Since 2003, every company and individual offering financial services has been obligated to report so-called unusual transactions of US $10,000 and more to Unusual Transactions Reporting Centre MOT. STC failed to do so, but the company's directors stated MOT was to blame. They claimed MOT had failed to inform trust companies properly of the requirements and necessary procedures.

Garner said she had always done her job with integrity and to the best of her abilities. "I was not familiar with the MOT-regulations. It was all in Dutch...I did not know the limitation of US $10,000 in cash," she said during the November 8, 2012, hearing.

Her lawyer C.W. Noorduyn told the High Court during the March 10 hearing of the appeal that whereas Garner was responsible for STC's accounting, the other two directors maintained contact with clients and were doing the actual trust work.

Garner had stated she had only become company director to enable her to sign documents when her co-directors were not in the office. She was only a director "on paper," as the other two directors were, in fact, in charge.

The Prosecutor's Office held all suspects accountable and punishable, during the 2012 appeal hearing. Solicitor-General Taco Stein had requested the Appeals Court to sentence STC to pay a NAf. 90,000 fine, and to sentence each of its three directors to nine months suspended, with two years' probation and NAf. 10,000 fines.

The criminal case against the trust company derived from the case against former police commissioner Marcel Loor and his partner in life Charlene Craig. Loor was irrevocably convicted by the High Court in The Hague on October 9, 2012 of money laundering, and sentenced to 23 months, six of which were suspended, on three years' probation.
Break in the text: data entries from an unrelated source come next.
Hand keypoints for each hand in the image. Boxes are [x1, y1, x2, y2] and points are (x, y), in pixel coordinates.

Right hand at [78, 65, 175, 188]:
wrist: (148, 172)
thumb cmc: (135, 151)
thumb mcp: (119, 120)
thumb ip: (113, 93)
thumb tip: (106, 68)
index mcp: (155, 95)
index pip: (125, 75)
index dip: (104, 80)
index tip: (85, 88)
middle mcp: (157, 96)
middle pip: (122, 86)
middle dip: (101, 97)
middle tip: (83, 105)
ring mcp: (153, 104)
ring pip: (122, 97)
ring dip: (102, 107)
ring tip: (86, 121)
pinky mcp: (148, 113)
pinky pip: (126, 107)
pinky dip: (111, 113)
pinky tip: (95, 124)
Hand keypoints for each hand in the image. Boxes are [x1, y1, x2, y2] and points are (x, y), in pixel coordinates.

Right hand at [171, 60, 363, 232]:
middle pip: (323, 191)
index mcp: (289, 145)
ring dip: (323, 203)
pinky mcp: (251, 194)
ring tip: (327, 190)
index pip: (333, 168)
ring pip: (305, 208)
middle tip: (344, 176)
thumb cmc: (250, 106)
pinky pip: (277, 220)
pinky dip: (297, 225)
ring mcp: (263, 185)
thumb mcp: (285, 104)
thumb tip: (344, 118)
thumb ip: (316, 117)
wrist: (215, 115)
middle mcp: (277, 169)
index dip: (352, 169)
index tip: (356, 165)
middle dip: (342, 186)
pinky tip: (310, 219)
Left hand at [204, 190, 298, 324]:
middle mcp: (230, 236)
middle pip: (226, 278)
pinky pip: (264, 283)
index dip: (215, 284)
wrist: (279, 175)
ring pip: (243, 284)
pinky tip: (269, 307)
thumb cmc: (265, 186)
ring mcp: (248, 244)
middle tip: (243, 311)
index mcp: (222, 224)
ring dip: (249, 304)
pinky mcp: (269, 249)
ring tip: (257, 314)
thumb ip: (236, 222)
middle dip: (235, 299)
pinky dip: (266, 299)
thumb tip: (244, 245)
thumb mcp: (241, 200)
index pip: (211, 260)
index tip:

The Court based this, among other evidence, on 14 cash deposits of between US $3,500 and $18,000 by STC at Nevis-based offshore company Santana Real Estate Ltd, of which Loor was the sole shareholder, made between June 8 and 29, 2006.

According to the High Court, it could be ascertained that at least part of the money had been kept out of reach of the tax office, which constituted the crime of tax evasion.

The STC directors denied they had had any knowledge about Loor's criminal activities at the time. All three told the Appeals Court in 2012 that they had not questioned the legality of Loor's cash transactions.

The Joint Court found that STC and her directors had failed to report unusual transactions to MOT, which it considered an important instrument in the battle against money-laundering.

The violations, and the fact that all suspects were first offenders, led the Court to only impose conditional fines. The Central Bank revoked the trust company's permit in December 2010. STC is currently only offering administrative services.